- [TEXT BLOCK]
* * * * * * *
John Pilger is angry about the suffering of the Iraqi people. So am I. We both think it is wrong to deny medicines to the sick and food to the hungry. We disagree on the cause.
In his New Statesman article last week, John Pilger accused me and others at the Foreign Office of lying. To disagree with John Pilger is not to lie. I regret that he denied me the opportunity to reply in his recent television programme Paying the Price. I offered an interview at the end of the programme. It was his decision to deny me a right to reply.
But I will not trade abuse with him. I would rather trade facts. Let me deal with each of Pilger's main criticisms of our policy.
Pilger has convinced himself that the blame lies with us and with the Americans. The truth is that it is Saddam Hussein who is responsible. "Oil for food" has been working for three years and could have started years earlier had Saddam not blocked it.
The international community has now gone further by adopting Security Council Resolution 1284, a British initiative. The recent report from the UN Secretary-General, Kofi Annan, states that the "programme has provided substantial assistance to address pressing humanitarian needs" and that "by adopting Resolution 1284, the Security Council has responded to concerns that weaknesses in the 'oil for food' programme had not been addressed".
But the Iraqi people have never seen the full benefits. Pilger's most disturbing claim is that sanctions are responsible for the deaths of half a million Iraqi children because sanctions prevent food and medicines from getting to them. His film showed harrowing pictures of a cancer ward. The doctors said that they could not get the drugs they need. Yet there is nothing to prevent Iraq ordering more medicine, and the UN repeatedly urges them to do so. On food, for example, the UN recommends that Iraq set aside $91 million for a targeted child nutrition programme every six months. Iraq allocated only $24 million - around 25 per cent of what is required. Annan has criticised the Iraqi government's failure to distribute food and medicine on time and in full, and only last week called again on the Iraqi government to put this right.
The humanitarian programme is entirely unconditional. There is no limit on Iraqi oil sales to pay for it. Iraq is the world's second-biggest oil exporter and has more than $8 billion available this year for foods, medicines, clean water, electricity, agriculture, education and the oil industry. No one starves in Egypt, Syria and Ukraine - examples of countries that lack such oil resources. No one need starve in Iraq; no one starves in northern Iraq where Saddam's writ does not run.
Pilger accuses the US and UK of putting too many holds on contracts in the sanctions committee. Britain puts holds on less than 1 per cent of contracts, most of them temporary while more details are awaited. Under 1284, most humanitarian contracts will be handled by the UN Secretariat without reference to the sanctions committee.
* * * * * * *
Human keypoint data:

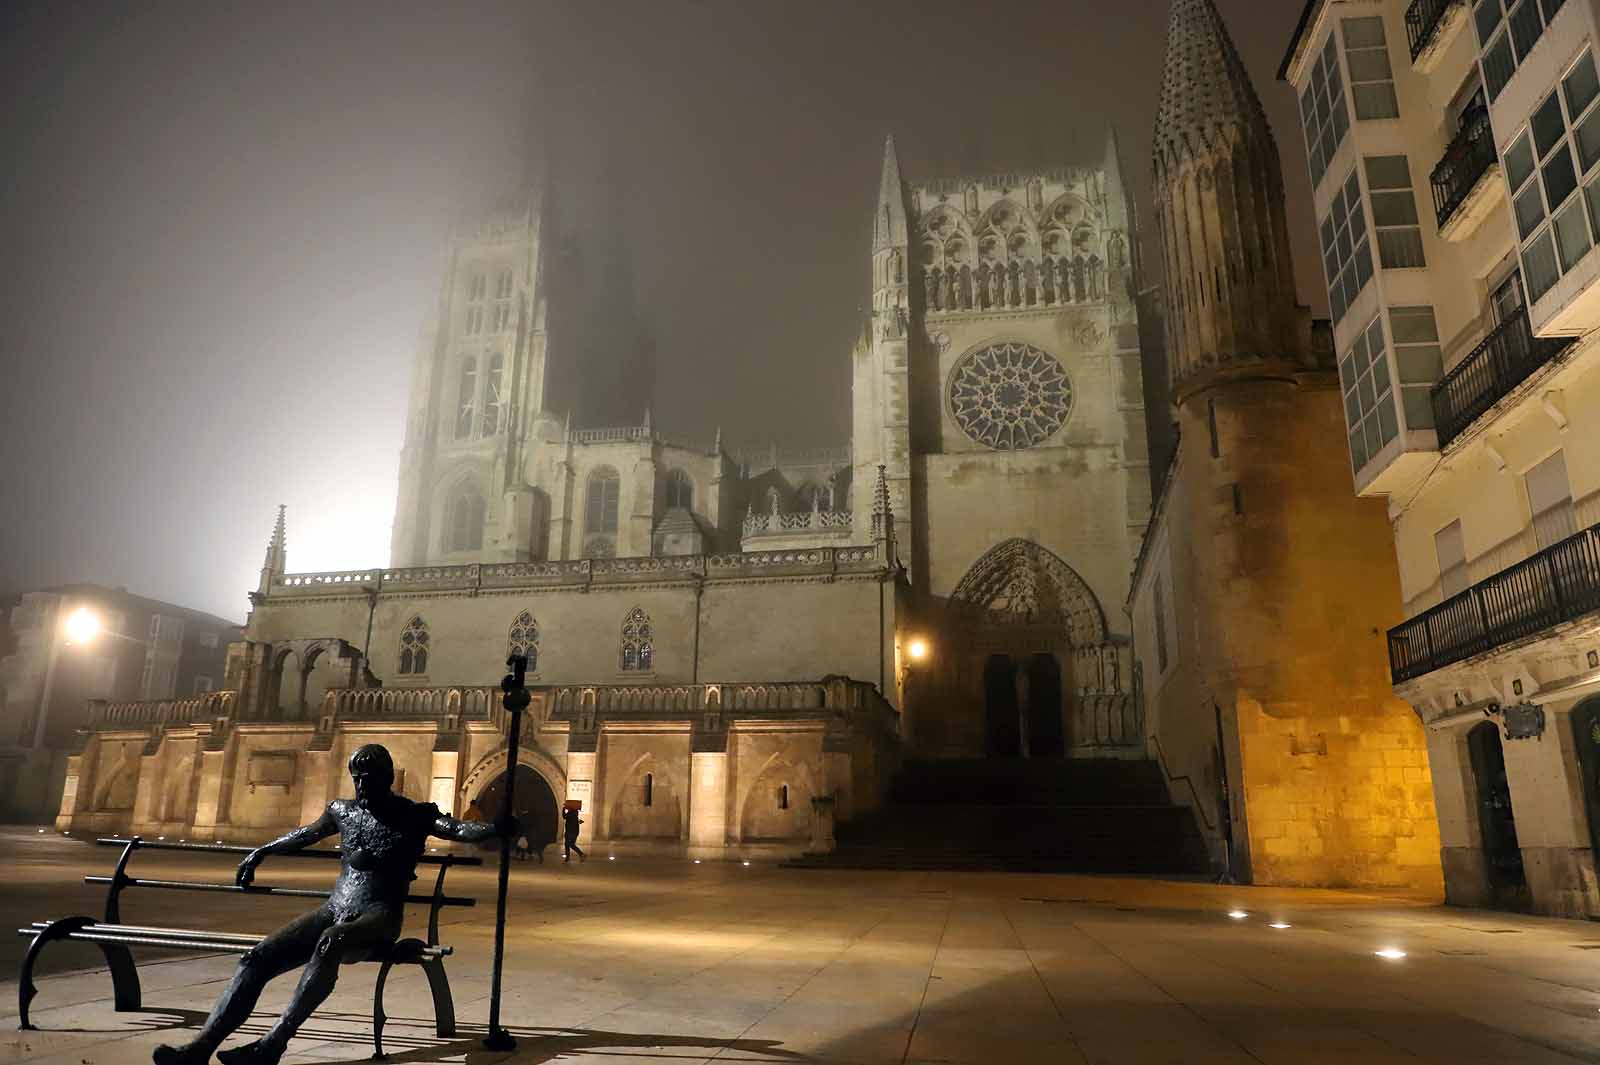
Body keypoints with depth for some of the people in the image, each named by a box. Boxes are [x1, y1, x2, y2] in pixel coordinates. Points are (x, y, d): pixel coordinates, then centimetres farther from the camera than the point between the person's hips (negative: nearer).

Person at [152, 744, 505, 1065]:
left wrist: (496, 828, -33)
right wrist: (260, 852, 47)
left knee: (330, 941, -39)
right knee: (256, 958, -15)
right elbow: (306, 834, 36)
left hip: (379, 917, -6)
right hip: (333, 910, 6)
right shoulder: (342, 811, 17)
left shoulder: (415, 816, 1)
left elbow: (458, 830, -15)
* * * * * * *
- [WHAT YOU WILL DO]
1. According to the reply to John Pilger, how much did Iraq allocate for the targeted child nutrition programme?
2. In one to three sentences, explain why the reply to John Pilger holds that no one need starve in Iraq.
3. Continue the reply to John Pilger, picking up after its final sentence.

- [RESPONSES TO THE TASKS]
1. Only $24 million, around 25 per cent of what is required.

2. The humanitarian programme is unconditional, and there is no limit on Iraqi oil sales to pay for it. As the world's second-biggest oil exporter, Iraq has more than $8 billion available this year for food, medicine and other needs. Countries without such oil resources, such as Egypt, Syria and Ukraine, have no starvation, and neither does northern Iraq, where Saddam's writ does not run.

3.
Saddam does seem able to build elaborate palaces despite the suffering around him. He does not use "oil for food" money (which the UN controls), but money from oil smuggling, most of it controlled by his family. The most effective action is to stop the smuggling and thus increase the pressure on Saddam. We are working hard to do this.
Pilger also recycles the Iraqi line on no-fly zones. Against a backdrop of footage of the oil fires started by the Iraqi army as it pulled out of Kuwait, he told us in his film about the "constant bombing" and thousands of combat missions by allied aircraft. The no-fly zones were established to stop Saddam's air force from bombing his own people - the Kurds in the north and Shia in the south. They stopped him. We still need to be there because his threat remains. And Iraq fabricates claims of death and destruction. Unwittingly, Pilger himself demonstrated this. His film included a shot of the intact St Matthew's Monastery; Iraq claimed that allied aircraft had destroyed it.
There are no sanctions on humanitarian goods. Resolution 1284 provides for the suspension of the remaining (ie, non-humanitarian) sanctions if Iraq co-operates with the weapons inspectors. This should not be difficult. Suspension could happen within months. But Saddam's real ambition is to have weapons of mass destruction.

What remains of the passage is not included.